> **Activity list**
**A.** According to the excerpt on User Products, what determines objectively whether a product is a consumer product?
**B.** Mark each statement about the excerpt on User Products as yes or no, and quote the words from the excerpt that settle it. (i) Labeling a demonstrably consumer product as meant for professionals lets one escape the User Products provisions. (ii) Installation Information is information required to install and execute modified versions of a covered work. (iii) Installation Information covers installation on any device, not only the User Product for which the covered work is conveyed.
**C.** Continue the excerpt on User Products from its last sentence, adding a few sentences.

> **Page excerpt**
It should be clear from these added sentences that it is the general mode of
 
use of a product that determines objectively whether or not it is a consumer
 
product.  One could not escape the effects of the User Products provisions by
 
labeling what is demonstrably a consumer product in ways that suggest it is
 
``for professionals'', for example.
 

	
 

	
 
\subsubsection{Installation Information}
 

	
 
With the User Products definition complete,  The ``Installation Information''
 
definition uses that to define what those receiving object code inside a User
 
Product must receive.
 

	
 
Installation Information is information that is ``required to install and
 
execute modified versions of a covered work \dots from a modified version of
 
its'' CCS, in the same User Product for which the covered work is conveyed.

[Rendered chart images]
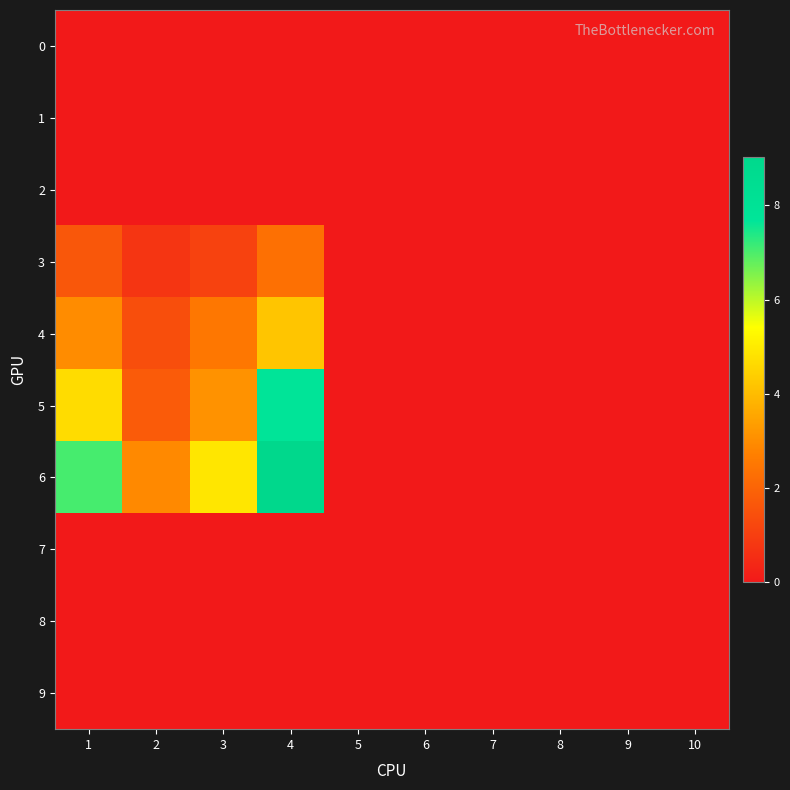

Rank the series by their maximum value, from lowest to highest.

0, 1, 2, 7, 8, 9, 3, 4, 5, 6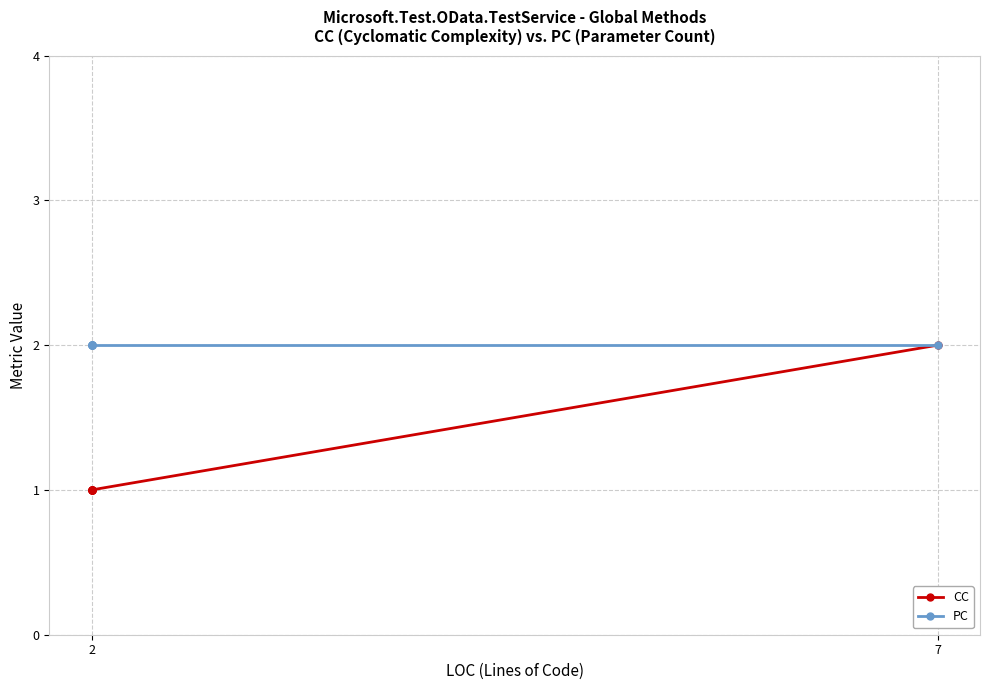

True or false: CC and PC intersect in this chart.

False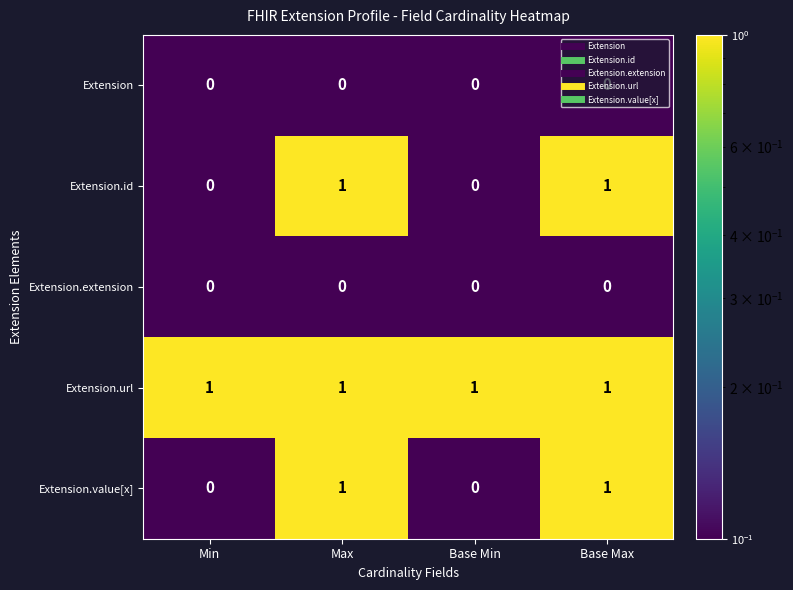

The value of Extension.id at Base Min is 0. True or false?

True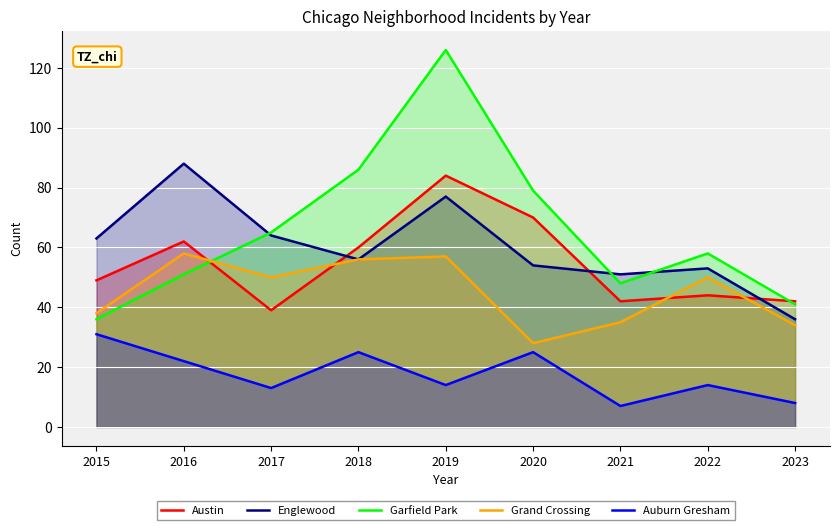

The value of Austin at 2018 is 60. True or false?

True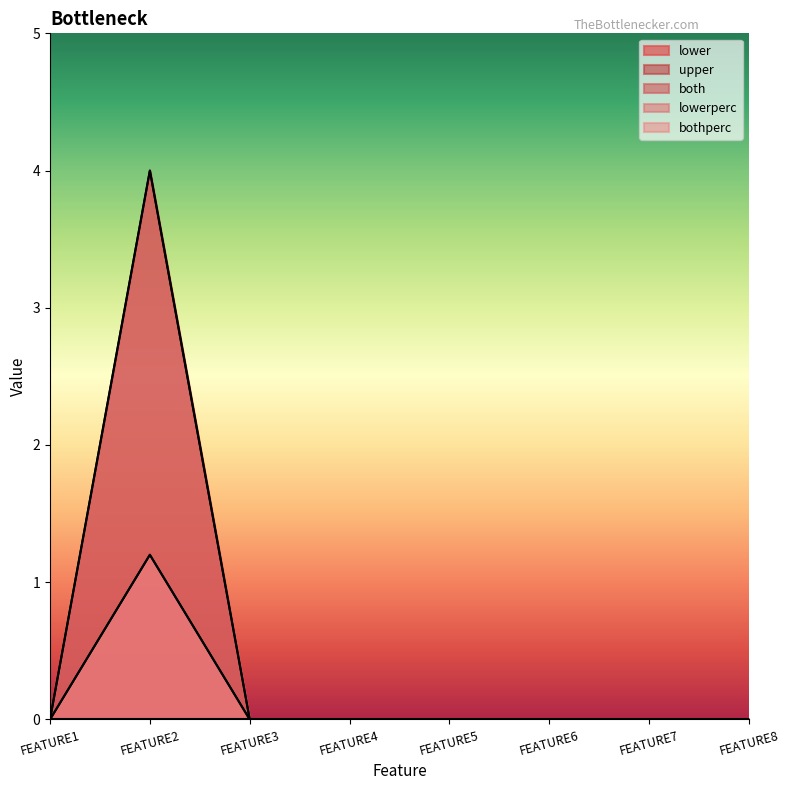

At which label is both closest to 2?

FEATURE1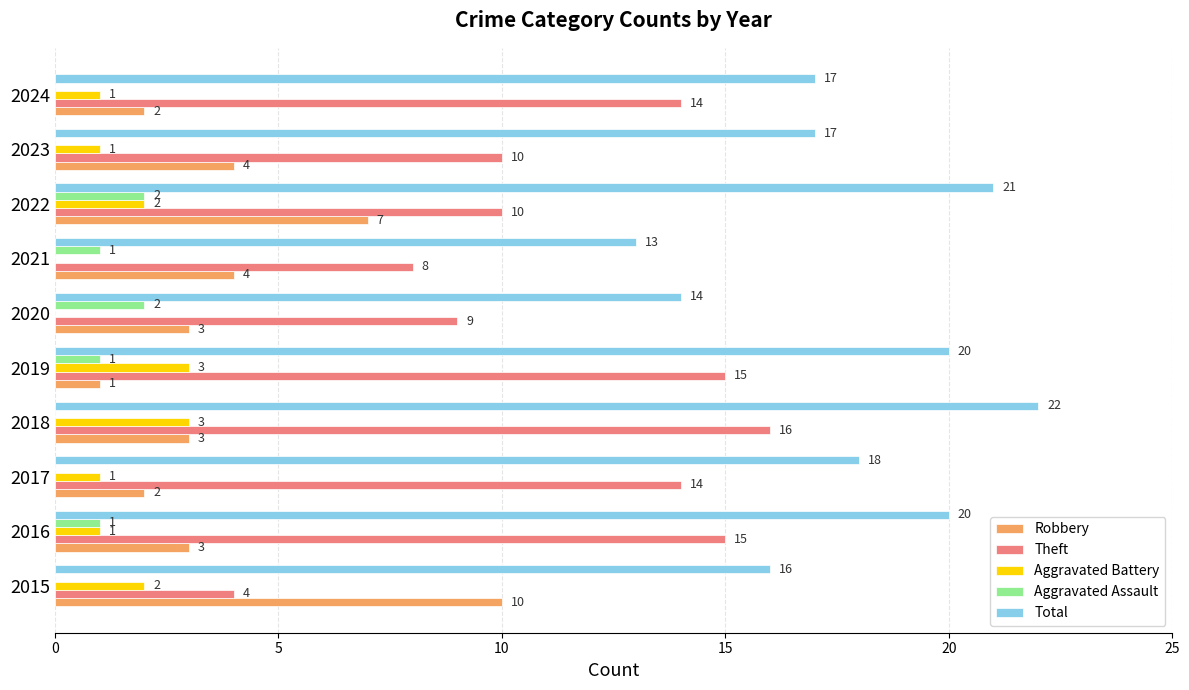

How many distinct data groups are displayed?

5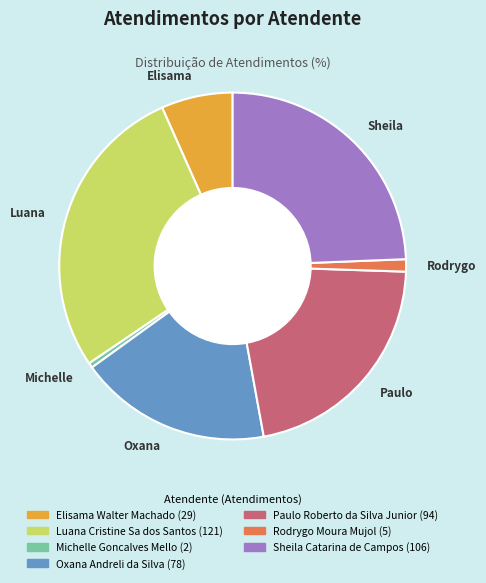

Does any single category account for the majority?

No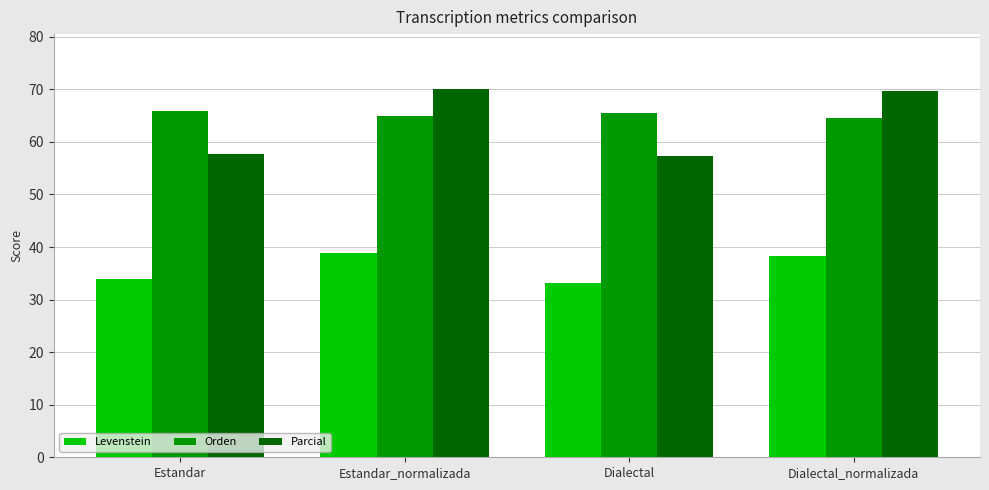

What value does the Parcial series have at Estandar_normalizada?

70.0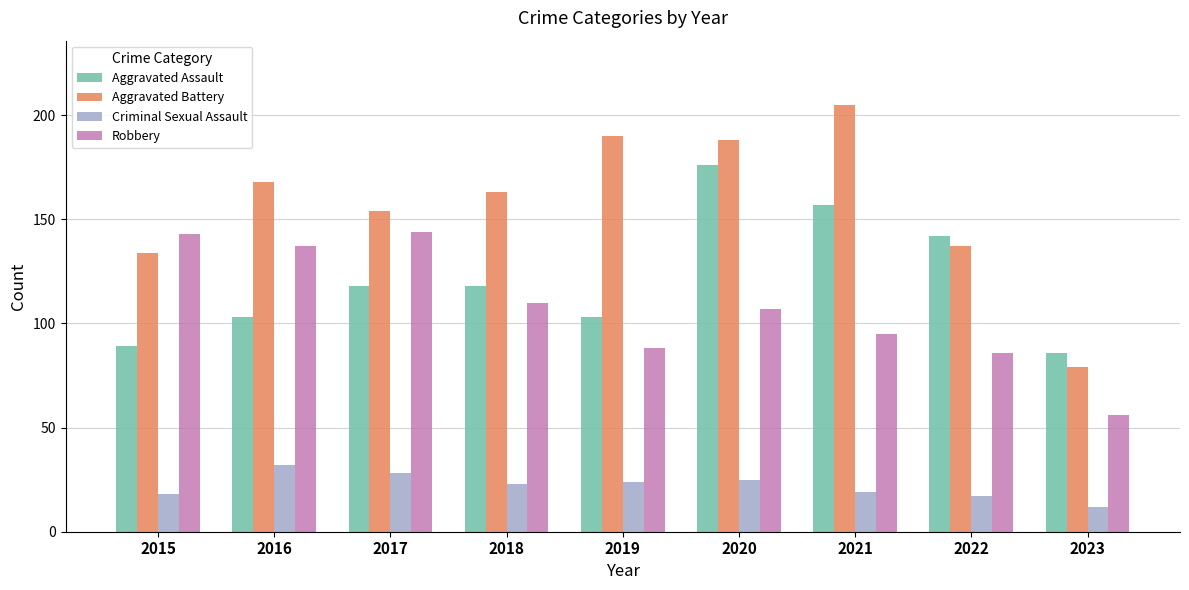

What is the total value across all series at 2015?

384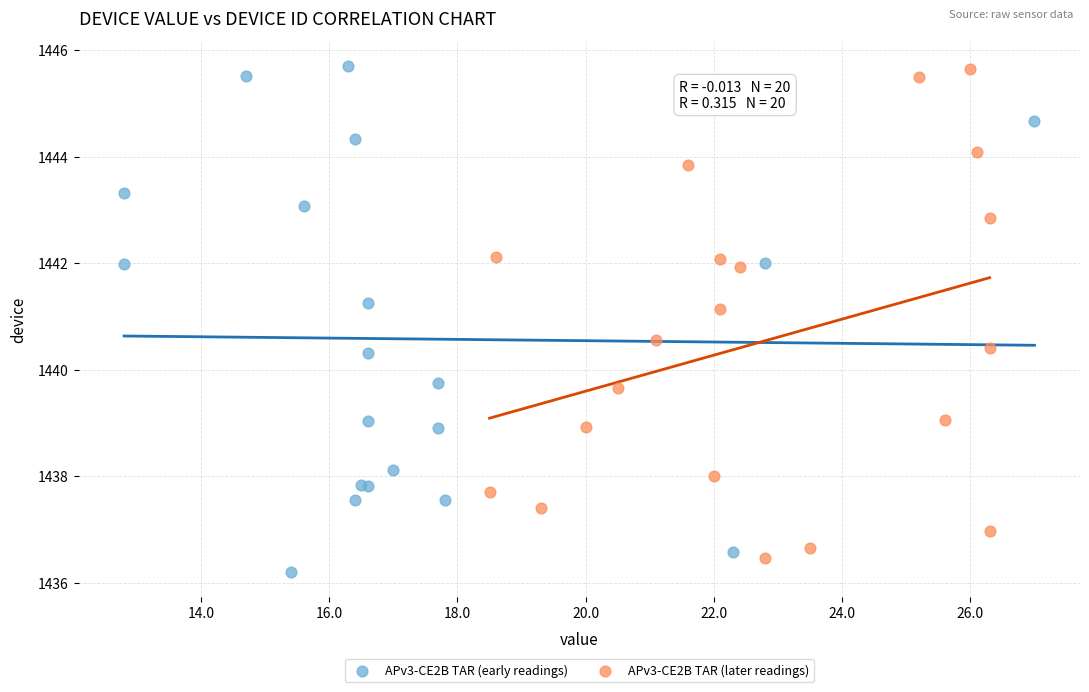

What are all the series names shown in the legend?

APv3-CE2B TAR (early readings), APv3-CE2B TAR (later readings)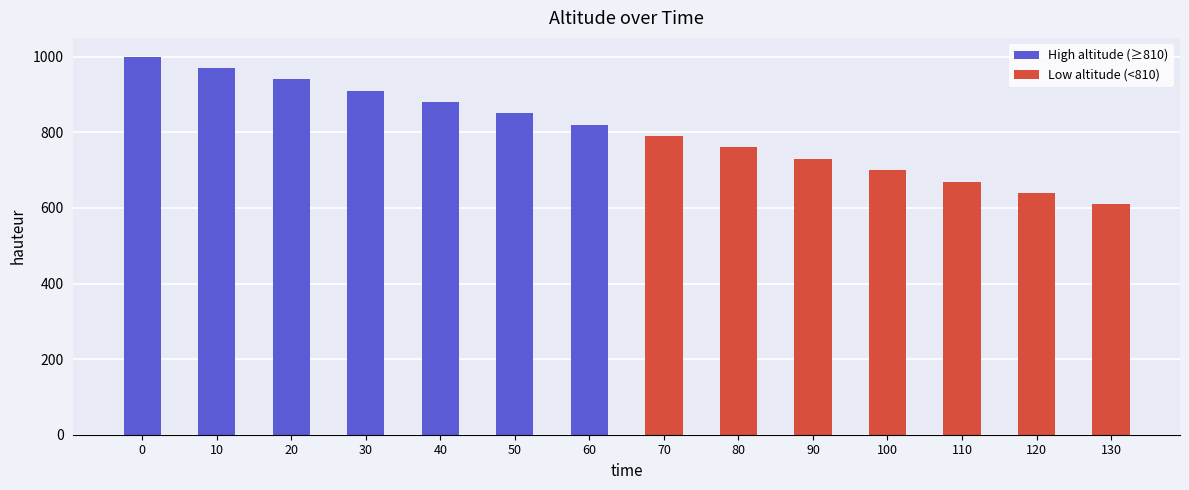

Is it true that the value at 50 is 1273?

False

> **Task-by-task results**
**A.** The general mode of use of the product.

**B.**
(i) No: "One could not escape the effects of the User Products provisions by labeling what is demonstrably a consumer product"
(ii) Yes: "required to install and execute modified versions of a covered work"
(iii) No: "in the same User Product for which the covered work is conveyed"

**C.**
GPLv3 provides guidance concerning how much information must be provided: it
 
``must suffice to ensure that the continued functioning of the modified
 
object code is in no case prevented or interfered with solely because
 
modification has been made.''  For example, the information provided would be
 
insufficient if it enabled a modified version to run only in a disabled
 
fashion, solely because of the fact of modification (regardless of the actual
 
nature of the modification).  The information need not consist of
 
cryptographic keys; Installation Information may be ``any methods,
 
procedures, authorization keys, or other information''.
 

	
 
Note that GPLv3 does not define ``continued functioning'' further.  However,
 
GPLv3 does provide some additional guidance concerning the scope of
 
GPLv3-compliant action or inaction that distributors of
 
technically-restricted User Products can take with respect to a downstream
 
recipient who replaces the conveyed object code with a modified version.
 
First of all, GPLv3 makes clear that GPLv3 implies no obligation ``to
 
continue to provide support service, warranty, or updates'' for such a work.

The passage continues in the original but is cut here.